NORTH AMERICA - The US Court of Appeals for the District of Columbia Circuit has turned down an appeal that would have placed a block on new Country of Origin Labelling rules in the US.
The court denied plaintiffs’ appeal of a denial of their request for a preliminary injunction.
The preliminary injunction would prevent revised Country-of-Origin Labeling (COOL) regulations from remaining in effect while the plaintiffs’ lawsuit challenging the COOL regulations proceeds.
The latest court ruling affirms a decision by the US District Court for the District of Columbia made in September last year that also denied the request for a preliminary injunction.
As a result, the revised COOL regulations will remain in place while the case is pending.
“I am extremely pleased with today’s decision,” said Roger Johnson, US National Farmers Union (NFU) president.
“Yet again, claims that the revised COOL regulations are unconstitutional or inconsistent with the COOL statute have been rejected in federal court.”
“Today’s decision notes that COOL advances legitimate values, including consumer information and consumer choice.
“The Court of Appeals also explained that COOL labels can be seen as a sign that retailers ‘take pride in identifying the source of their products.’
“NFU’s family farmer- and rancher-members certainly take pride in the products they produce, and I am glad that consumers will be able to continue to identify their products at retail as a result of today’s decision.”
The court decision is the latest twist in the court saga that has been moved by a group of agriculture and meat industry organisations in the US to block the current COOL rules.
The case was filed on 8 July last year, by the National Cattlemen's Beef Association, American Meat Institute, Canadian Cattlemen's Association, Canadian Pork Council, North American Meat Association, American Association of Meat Processors, National Pork Producers Council, Southwest Meat Association and Mexico’s National Confederation of Livestock Organizations.

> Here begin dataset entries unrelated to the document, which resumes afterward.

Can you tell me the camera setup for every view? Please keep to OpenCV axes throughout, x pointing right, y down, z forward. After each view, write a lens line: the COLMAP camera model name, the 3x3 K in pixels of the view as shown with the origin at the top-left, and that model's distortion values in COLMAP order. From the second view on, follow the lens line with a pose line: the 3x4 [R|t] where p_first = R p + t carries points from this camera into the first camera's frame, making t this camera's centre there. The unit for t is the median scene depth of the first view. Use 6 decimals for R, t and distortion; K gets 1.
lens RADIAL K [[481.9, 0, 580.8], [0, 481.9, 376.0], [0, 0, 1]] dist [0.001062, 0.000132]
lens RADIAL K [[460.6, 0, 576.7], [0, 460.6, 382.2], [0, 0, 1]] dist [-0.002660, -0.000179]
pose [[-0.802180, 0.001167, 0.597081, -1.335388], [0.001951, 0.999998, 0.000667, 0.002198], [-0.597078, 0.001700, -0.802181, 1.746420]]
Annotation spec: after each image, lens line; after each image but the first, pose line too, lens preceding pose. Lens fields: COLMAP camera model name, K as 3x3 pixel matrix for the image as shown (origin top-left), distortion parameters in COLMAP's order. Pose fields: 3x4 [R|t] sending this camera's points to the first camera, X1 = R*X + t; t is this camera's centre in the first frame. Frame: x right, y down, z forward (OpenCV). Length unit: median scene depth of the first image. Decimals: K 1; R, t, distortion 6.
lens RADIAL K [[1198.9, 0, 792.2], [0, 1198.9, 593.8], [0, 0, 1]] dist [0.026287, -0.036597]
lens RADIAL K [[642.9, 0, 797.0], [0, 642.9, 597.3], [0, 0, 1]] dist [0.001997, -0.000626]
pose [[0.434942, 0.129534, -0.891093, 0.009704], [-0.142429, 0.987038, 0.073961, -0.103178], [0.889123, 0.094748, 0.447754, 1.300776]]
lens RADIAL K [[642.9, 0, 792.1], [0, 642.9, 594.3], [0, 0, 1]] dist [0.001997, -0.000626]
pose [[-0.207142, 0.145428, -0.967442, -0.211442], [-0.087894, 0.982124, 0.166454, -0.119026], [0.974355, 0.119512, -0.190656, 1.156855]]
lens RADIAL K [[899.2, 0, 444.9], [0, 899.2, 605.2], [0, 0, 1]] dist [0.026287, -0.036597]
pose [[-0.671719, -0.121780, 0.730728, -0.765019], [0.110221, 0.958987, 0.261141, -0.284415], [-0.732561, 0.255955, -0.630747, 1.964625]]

NFU, together with the United States Cattlemen’s Association, the American Sheep Industry Association and the Consumer Federation of America, intervened to defend the COOL regulations from challenge, and they actively participated in a briefing at the District Court and the Court of Appeals, as well as the preliminary injunction hearing at the District Court.
The Canadian Pork Council’s Chairman Jean-Guy Vincent said: “The Canadian Pork Council participated in the U.S. meat industry legal challenge as co-plaintiffs in the hope that a more expeditious and effective resolution of the matter could be achieved. It is essential that there be a legislated change for the U.S. to come into compliance with its WTO obligations on COOL.
“We are exploring several options to secure this objective. The court challenge is a separate and distinct process than WTO dispute settlement and our primary focus is prevailing at the WTO compliance panel.
“Failure to accept a result favourable to Canada and to make WTO consistent amendments to the COOL measure could lead to retaliatory tariffs against US exports.”